[Data shown — start]

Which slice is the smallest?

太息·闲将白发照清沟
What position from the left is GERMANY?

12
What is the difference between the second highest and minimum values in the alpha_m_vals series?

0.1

[Data shown — finish]
[Data shown — start]

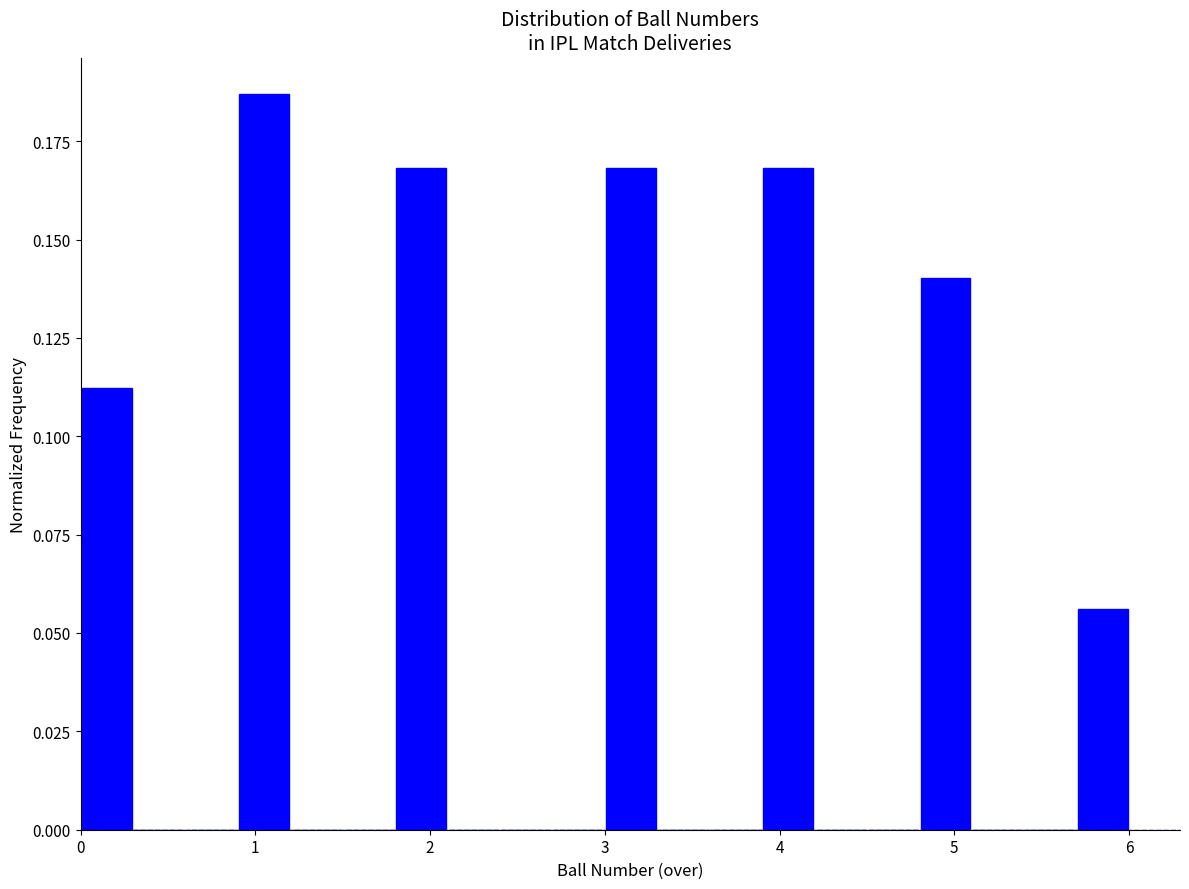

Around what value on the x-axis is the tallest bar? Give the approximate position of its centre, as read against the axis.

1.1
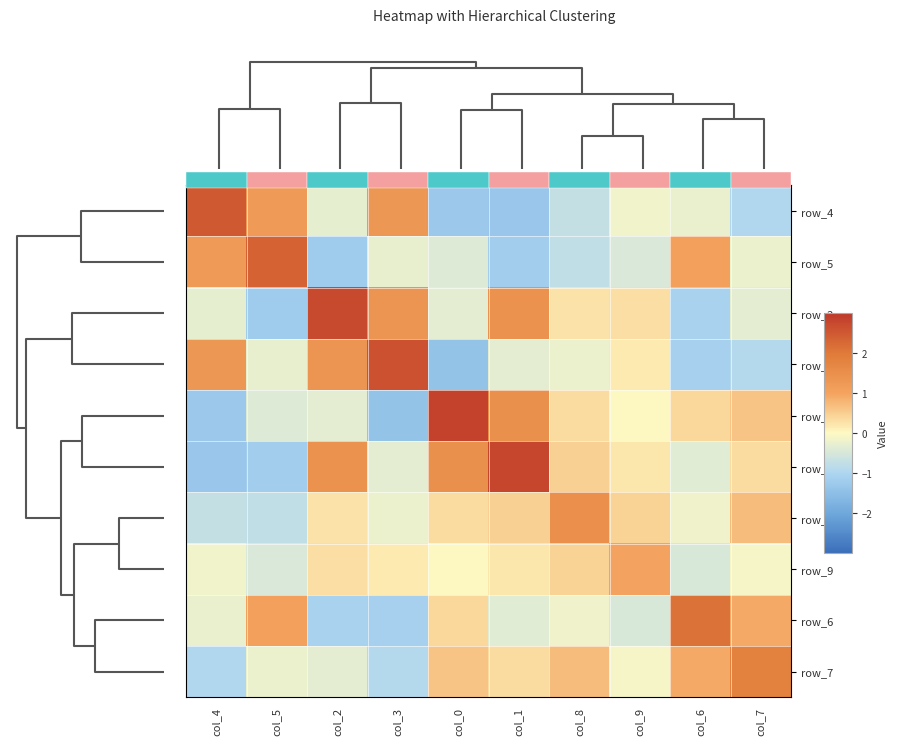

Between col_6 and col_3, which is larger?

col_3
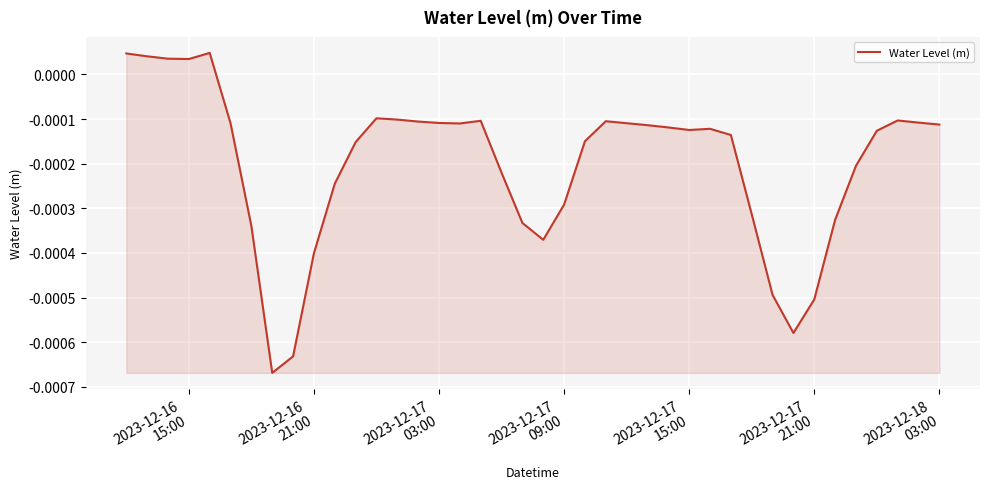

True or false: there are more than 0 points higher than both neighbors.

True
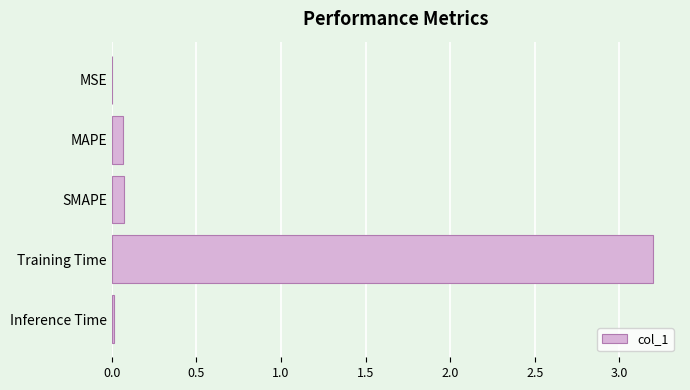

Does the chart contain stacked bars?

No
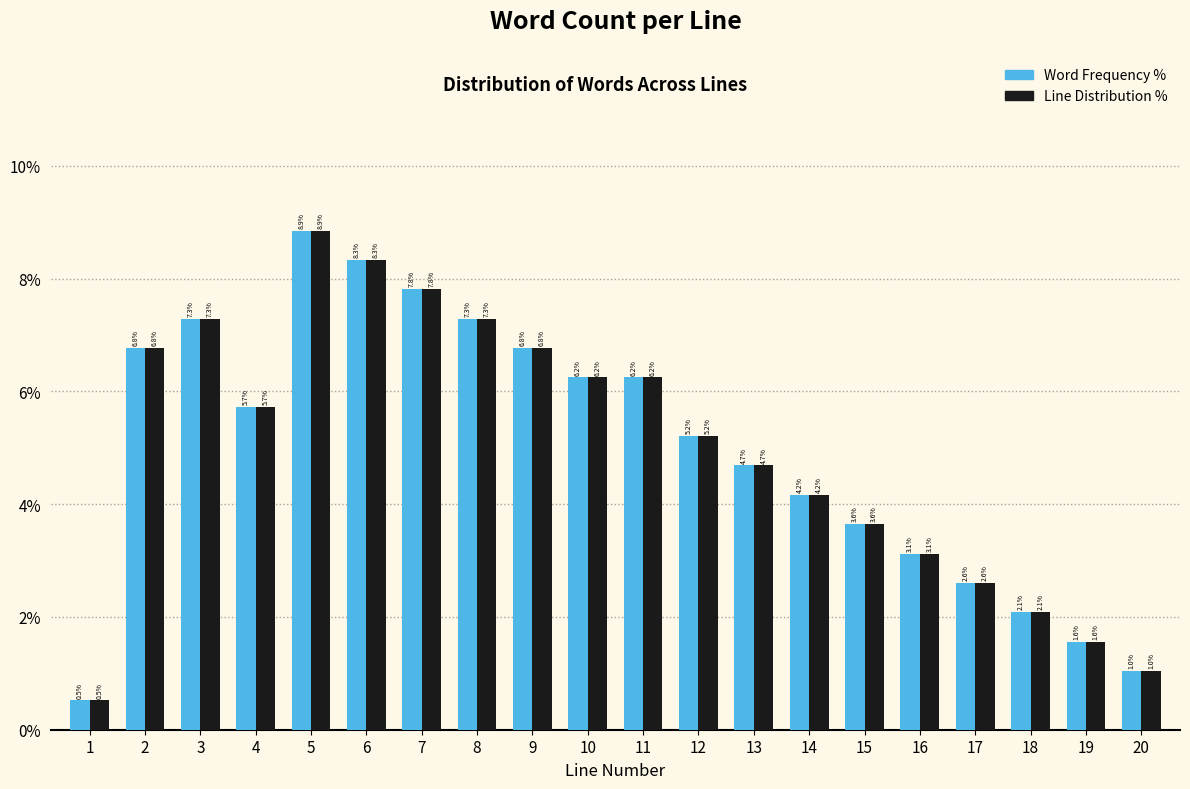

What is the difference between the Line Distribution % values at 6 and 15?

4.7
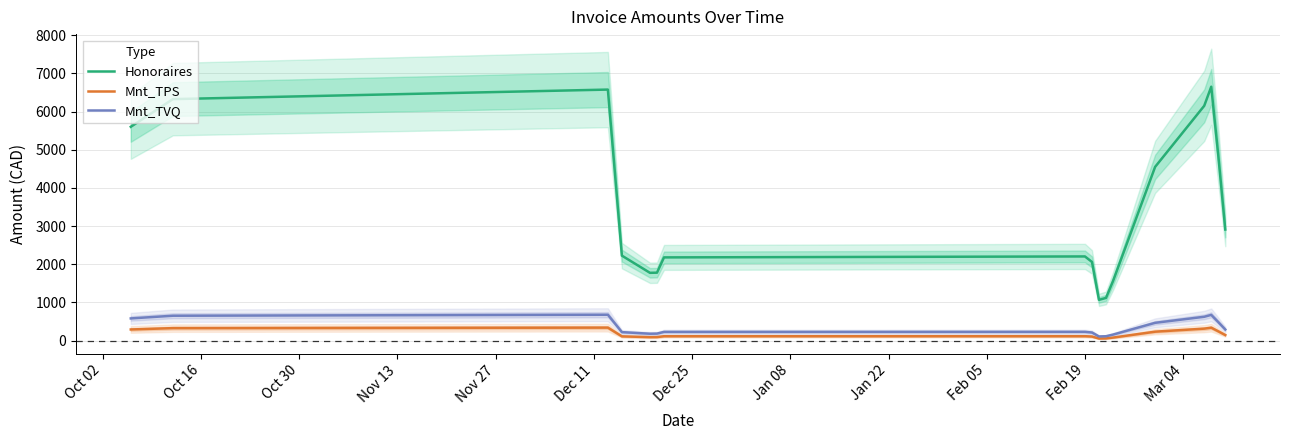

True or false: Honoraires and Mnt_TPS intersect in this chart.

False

[Data shown — finish]
[Data shown — start]

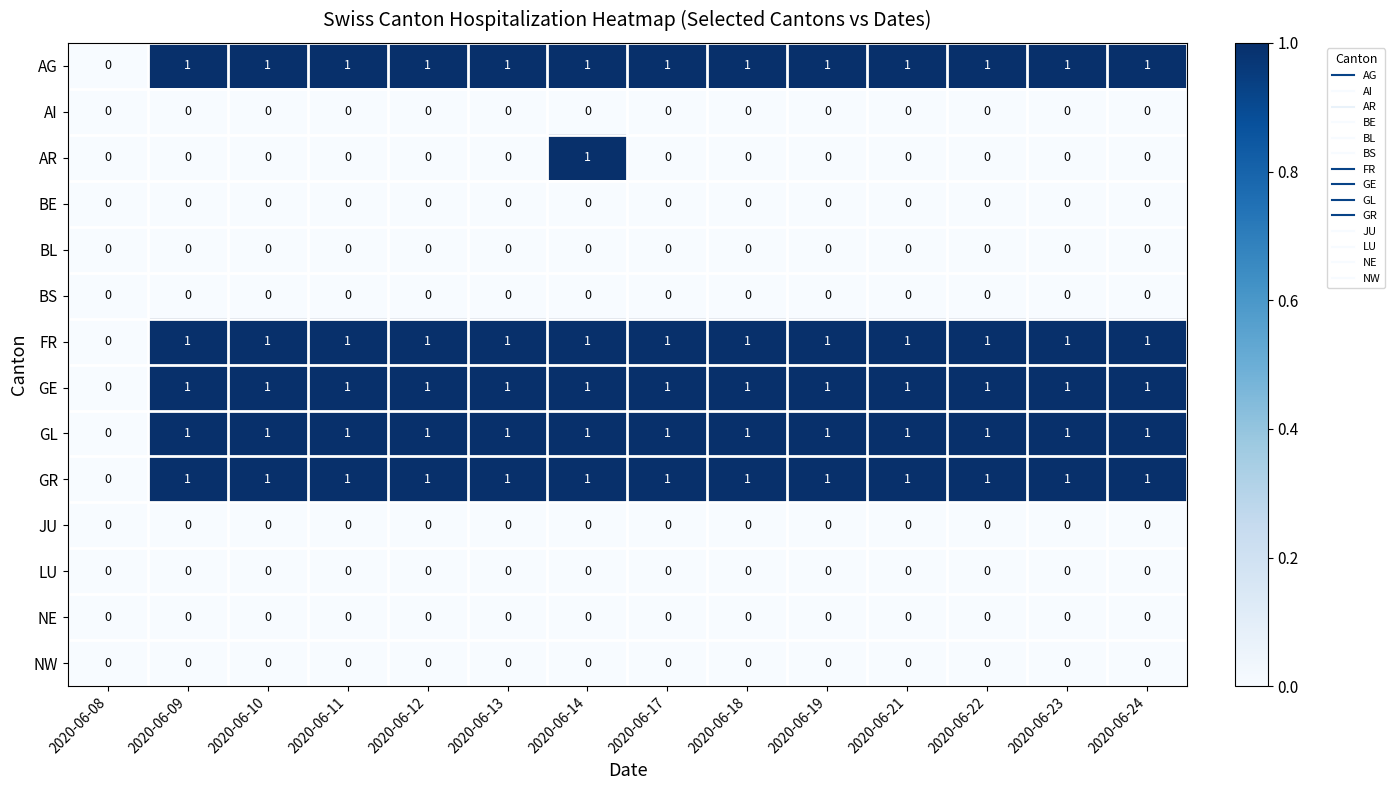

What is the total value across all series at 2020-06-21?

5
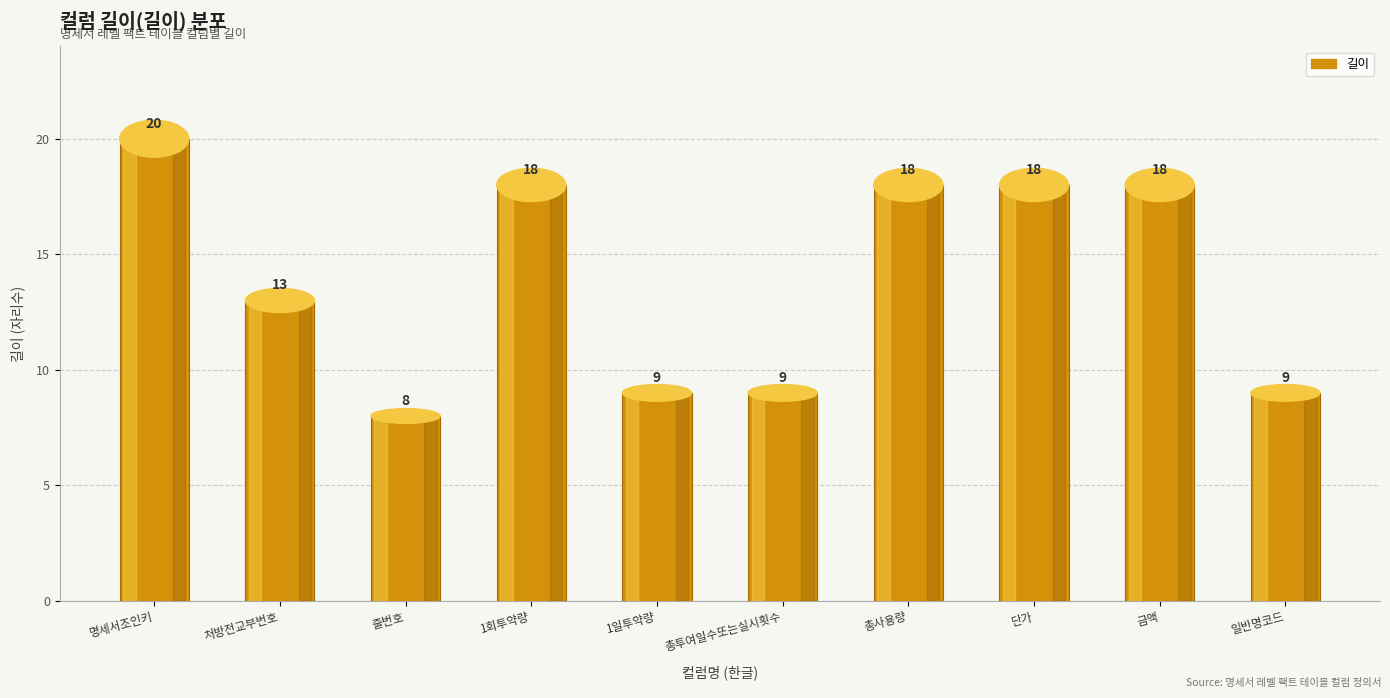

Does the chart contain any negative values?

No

[Data shown — finish]

Exercise objective =
Locate every line in the items above that contains the string "True" and copy each one out. Matching is case-sensitive.

Expected answer =
True or false: there are more than 0 points higher than both neighbors.
True
True or false: Honoraires and Mnt_TPS intersect in this chart.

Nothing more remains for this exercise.